Conversions in the Book of Acts> “Rescued from Idolatry” Acts 16:11-15 Pastor Bob Leroe, Cliftondale Congregational Church, Saugus, Massachusetts
Though most of my life I’ve served in the military, in the past four years I’ve been involved with the Saugus Rotary and Business Networking International. There I’ve seen up close the struggles and dreams of business men and women. Running your own business is a daunting task and takes a great deal of fortitude.
The Apostle Paul had received a vision to travel to Macedonia. He was compelled to bring the Gospel to this former region of Greece, now part of the Roman Empire. Paul set off by boat across the Aegean Sea and arrived at the city of Philipi, ten miles inland, a Roman colony and military outpost. His reception wasn’t too friendly; on the entrance to the city was a posted a sign barring any unauthorized religions. So outside the city gates Paul found a group of people gathering for prayer beside a riverbank.
I know this sermon is of special interest to our woman’s group, the Lydians. Lydia was a wealthy business woman, a dealer in purple cloth. She was originally from Thyatira, and Lydia may not be her actual name; we might translate this as “a Lydian woman”, since the city of Thyatira was located in the nation of Lydia, in modern-day Turkey (also the destination of one of the 7 letters of Rev 2-3).
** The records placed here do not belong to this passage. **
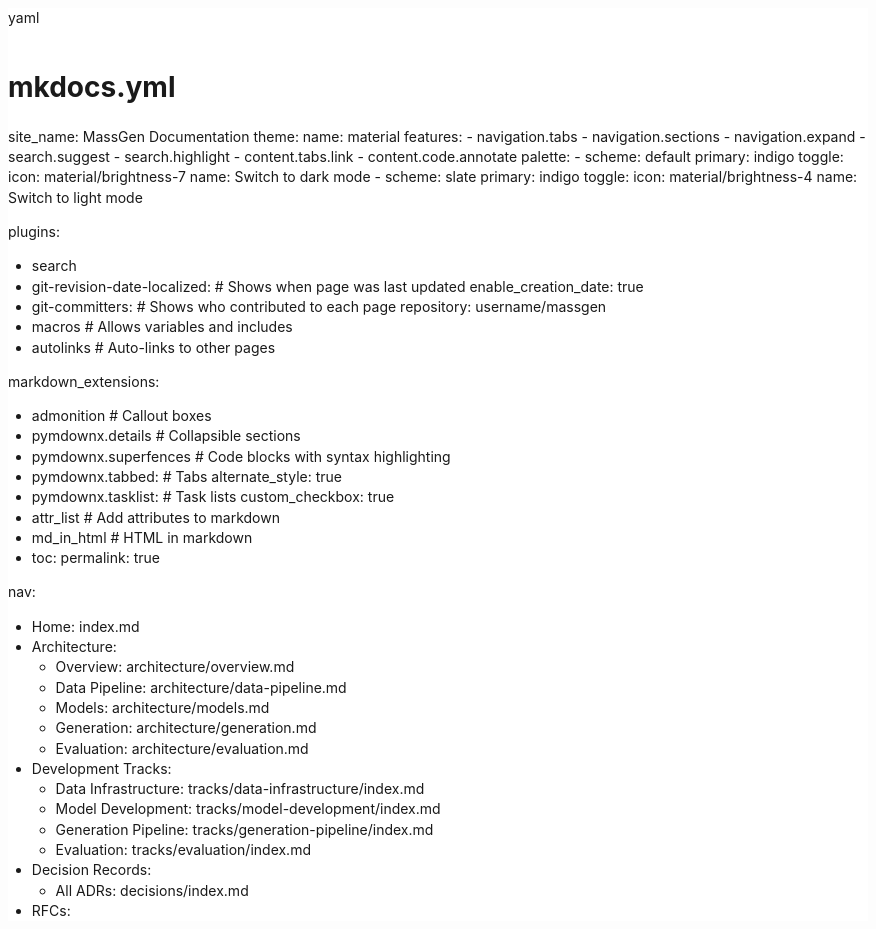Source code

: yaml
# mkdocs.yml
site_name: MassGen Documentation
theme:
  name: material
  features:
    - navigation.tabs
    - navigation.sections
    - navigation.expand
    - search.suggest
    - search.highlight
    - content.tabs.link
    - content.code.annotate
  palette:
    - scheme: default
      primary: indigo
      toggle:
        icon: material/brightness-7
        name: Switch to dark mode
    - scheme: slate
      primary: indigo
      toggle:
        icon: material/brightness-4
        name: Switch to light mode

plugins:
  - search
  - git-revision-date-localized:  # Shows when page was last updated
      enable_creation_date: true
  - git-committers:               # Shows who contributed to each page
      repository: username/massgen
  - macros                        # Allows variables and includes
  - autolinks                     # Auto-links to other pages

markdown_extensions:
  - admonition                    # Callout boxes
  - pymdownx.details              # Collapsible sections
  - pymdownx.superfences          # Code blocks with syntax highlighting
  - pymdownx.tabbed:              # Tabs
      alternate_style: true
  - pymdownx.tasklist:            # Task lists
      custom_checkbox: true
  - attr_list                     # Add attributes to markdown
  - md_in_html                    # HTML in markdown
  - toc:
      permalink: true

nav:
  - Home: index.md
  - Architecture:
    - Overview: architecture/overview.md
    - Data Pipeline: architecture/data-pipeline.md
    - Models: architecture/models.md
    - Generation: architecture/generation.md
    - Evaluation: architecture/evaluation.md
  - Development Tracks:
    - Data Infrastructure: tracks/data-infrastructure/index.md
    - Model Development: tracks/model-development/index.md
    - Generation Pipeline: tracks/generation-pipeline/index.md
    - Evaluation: tracks/evaluation/index.md
  - Decision Records:
    - All ADRs: decisions/index.md
  - RFCs:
The purple cloth she manufactured and distributed was a valuable and expensive material, often worn as a sign of nobility. The purple dyes were extracted from various shells and roots. In fact, it’s thought that Lydia was also the trade/brand name of her company product, similar to Sarah Lee or Calvin Klein. In spite of competing in a male-oriented society, Lydia was likely a leader in her community, and perhaps a key member of the Philipi Chamber of Commerce! She manufactured a popular, successful product. When we lived in San Antonio, we often went to the famous downtown River Walk, near the Alamo, lined with restaurants and shops. There we passed a store called Things Purple--everything you could imagine, but in purple.
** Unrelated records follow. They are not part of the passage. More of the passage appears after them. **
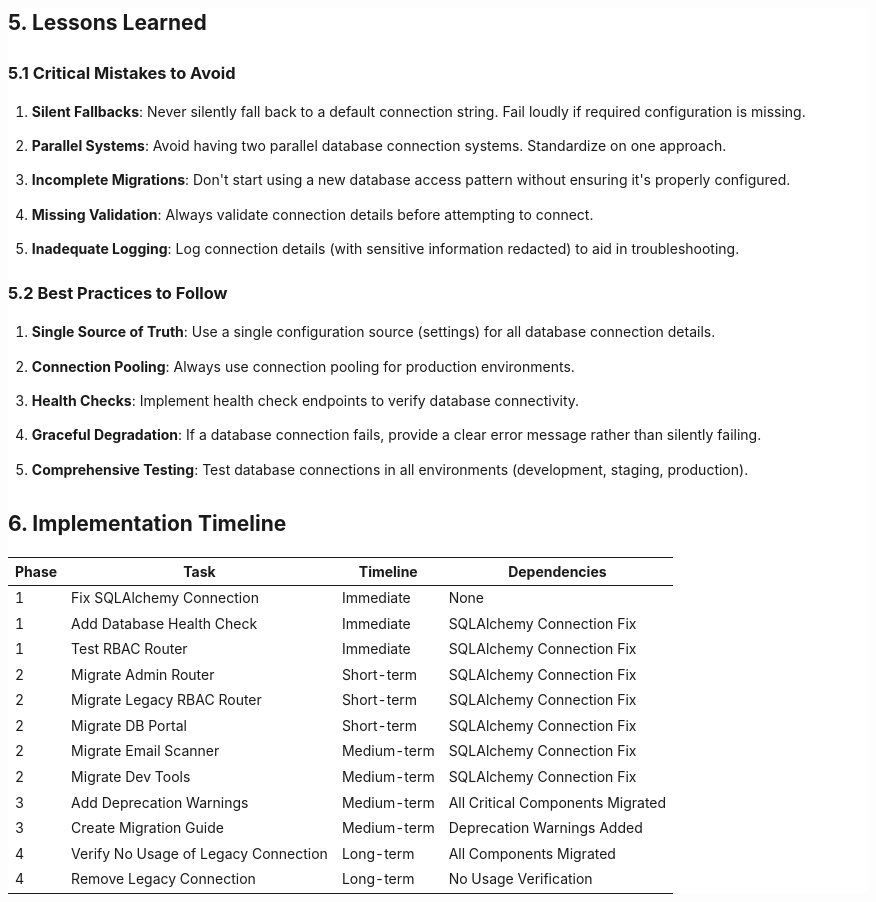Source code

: ## 5. Lessons Learned

### 5.1 Critical Mistakes to Avoid

1. **Silent Fallbacks**: Never silently fall back to a default connection string. Fail loudly if required configuration is missing.

2. **Parallel Systems**: Avoid having two parallel database connection systems. Standardize on one approach.

3. **Incomplete Migrations**: Don't start using a new database access pattern without ensuring it's properly configured.

4. **Missing Validation**: Always validate connection details before attempting to connect.

5. **Inadequate Logging**: Log connection details (with sensitive information redacted) to aid in troubleshooting.

### 5.2 Best Practices to Follow

1. **Single Source of Truth**: Use a single configuration source (settings) for all database connection details.

2. **Connection Pooling**: Always use connection pooling for production environments.

3. **Health Checks**: Implement health check endpoints to verify database connectivity.

4. **Graceful Degradation**: If a database connection fails, provide a clear error message rather than silently failing.

5. **Comprehensive Testing**: Test database connections in all environments (development, staging, production).

## 6. Implementation Timeline

| Phase | Task                                 | Timeline    | Dependencies                     |
| ----- | ------------------------------------ | ----------- | -------------------------------- |
| 1     | Fix SQLAlchemy Connection            | Immediate   | None                             |
| 1     | Add Database Health Check            | Immediate   | SQLAlchemy Connection Fix        |
| 1     | Test RBAC Router                     | Immediate   | SQLAlchemy Connection Fix        |
| 2     | Migrate Admin Router                 | Short-term  | SQLAlchemy Connection Fix        |
| 2     | Migrate Legacy RBAC Router           | Short-term  | SQLAlchemy Connection Fix        |
| 2     | Migrate DB Portal                    | Short-term  | SQLAlchemy Connection Fix        |
| 2     | Migrate Email Scanner                | Medium-term | SQLAlchemy Connection Fix        |
| 2     | Migrate Dev Tools                    | Medium-term | SQLAlchemy Connection Fix        |
| 3     | Add Deprecation Warnings             | Medium-term | All Critical Components Migrated |
| 3     | Create Migration Guide               | Medium-term | Deprecation Warnings Added       |
| 4     | Verify No Usage of Legacy Connection | Long-term   | All Components Migrated          |
| 4     | Remove Legacy Connection             | Long-term   | No Usage Verification            |

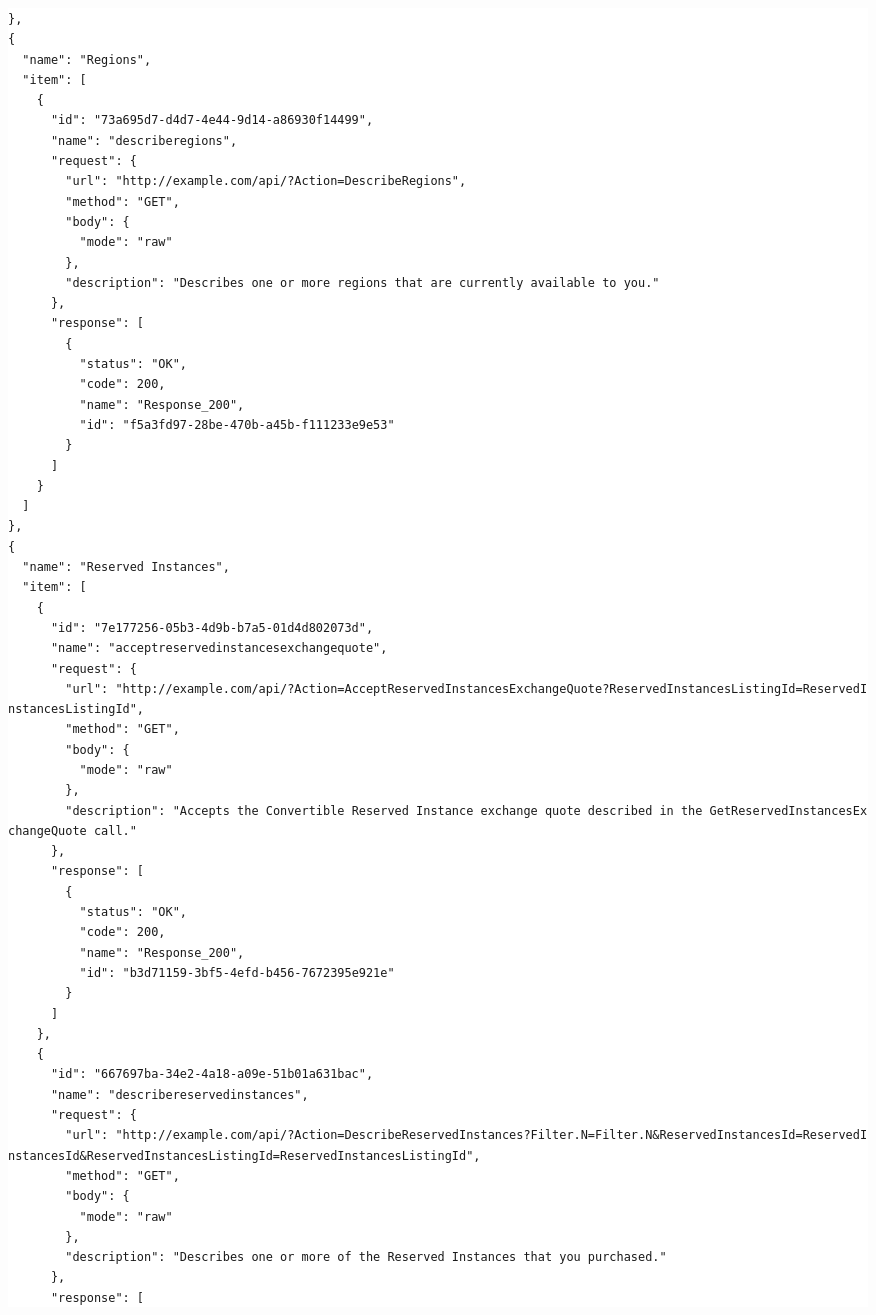    },
    {
      "name": "Regions",
      "item": [
        {
          "id": "73a695d7-d4d7-4e44-9d14-a86930f14499",
          "name": "describeregions",
          "request": {
            "url": "http://example.com/api/?Action=DescribeRegions",
            "method": "GET",
            "body": {
              "mode": "raw"
            },
            "description": "Describes one or more regions that are currently available to you."
          },
          "response": [
            {
              "status": "OK",
              "code": 200,
              "name": "Response_200",
              "id": "f5a3fd97-28be-470b-a45b-f111233e9e53"
            }
          ]
        }
      ]
    },
    {
      "name": "Reserved Instances",
      "item": [
        {
          "id": "7e177256-05b3-4d9b-b7a5-01d4d802073d",
          "name": "acceptreservedinstancesexchangequote",
          "request": {
            "url": "http://example.com/api/?Action=AcceptReservedInstancesExchangeQuote?ReservedInstancesListingId=ReservedInstancesListingId",
            "method": "GET",
            "body": {
              "mode": "raw"
            },
            "description": "Accepts the Convertible Reserved Instance exchange quote described in the GetReservedInstancesExchangeQuote call."
          },
          "response": [
            {
              "status": "OK",
              "code": 200,
              "name": "Response_200",
              "id": "b3d71159-3bf5-4efd-b456-7672395e921e"
            }
          ]
        },
        {
          "id": "667697ba-34e2-4a18-a09e-51b01a631bac",
          "name": "describereservedinstances",
          "request": {
            "url": "http://example.com/api/?Action=DescribeReservedInstances?Filter.N=Filter.N&ReservedInstancesId=ReservedInstancesId&ReservedInstancesListingId=ReservedInstancesListingId",
            "method": "GET",
            "body": {
              "mode": "raw"
            },
            "description": "Describes one or more of the Reserved Instances that you purchased."
          },
          "response": [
Paul shared the Good News, but he was only the messenger. The Holy Spirit did the saving. We’re told in verse 14, “The Lord opened her heart to respond to Paul’s message.” God does the work, removing our spiritual blindness, giving us trusting hearts, enabling us to see the truth of God’s word and believe. The Spirit effectively draws us to salvation. Paul had no qualms about telling women about Jesus, though he’d been taught: “It is better that the words of the Law be burned than be delivered to a woman”. Obviously Paul had a much higher view of women, and did not let gender differences pose an obstacle. Lydia and her household are led to saving faith in Christ. Lydia becomes the first European convert to Christianity.
Lydia was saved from idolatry; she was delivered from what often can be the idolatry of business. As I’ve said, I have great respect for business people, but running a business also runs the risk of idolatry. Business people are hard working, and they can be tempted to trust in their own efforts. They’re tempted to make their business their religion.
You know your work is becoming idolatrous…
>When your Bible is the Wall Street Journal and Business Week Magazine.
>When economic indicators become more important than spiritual growth.
>When you become so self-focused and self-centered that you stop caring about the needs of others. In effect, you become Ebenezer Scrooge.
>When success becomes an obsession. You may get to the top of the ladder of success, only to discover you’re on the wrong ladder!
>When it consumes you. Many business people are driven. They become workaholics. In Japan, the pace of work is having a physical toll. There’s a new Japanese word, “karosh”, meaning “death from overwork.” Doctors in Japan have found a significant connection between high job stress and cardiovascular and cerebrovascular disease, i.e. high blood pressure, heart attack and stroke. The high-pressure demands of one’s workload can kill. Over-work is part of a competitive, zero-defect mentality. Job insecurity in our volatile economy contributes to work distress. The result is an unhealthy work environment. An example is the corporate “fight song” of a Japanese Pharmaceutical firm titled, "Can you fight 24 hours for your corporation?"
I recently received an email comparing work to prison: “In prison, you get time off for good behavior…at work you get more work for good behavior.” We work like crazy to get promoted, and with each promotion comes increased responsibilities. Having a strong work ethic is admirable, but work can begin to take over your life; it can even take your life! We need to learn to work smarter, not harder. Instead of doing more with less, we may need to do less more effectively.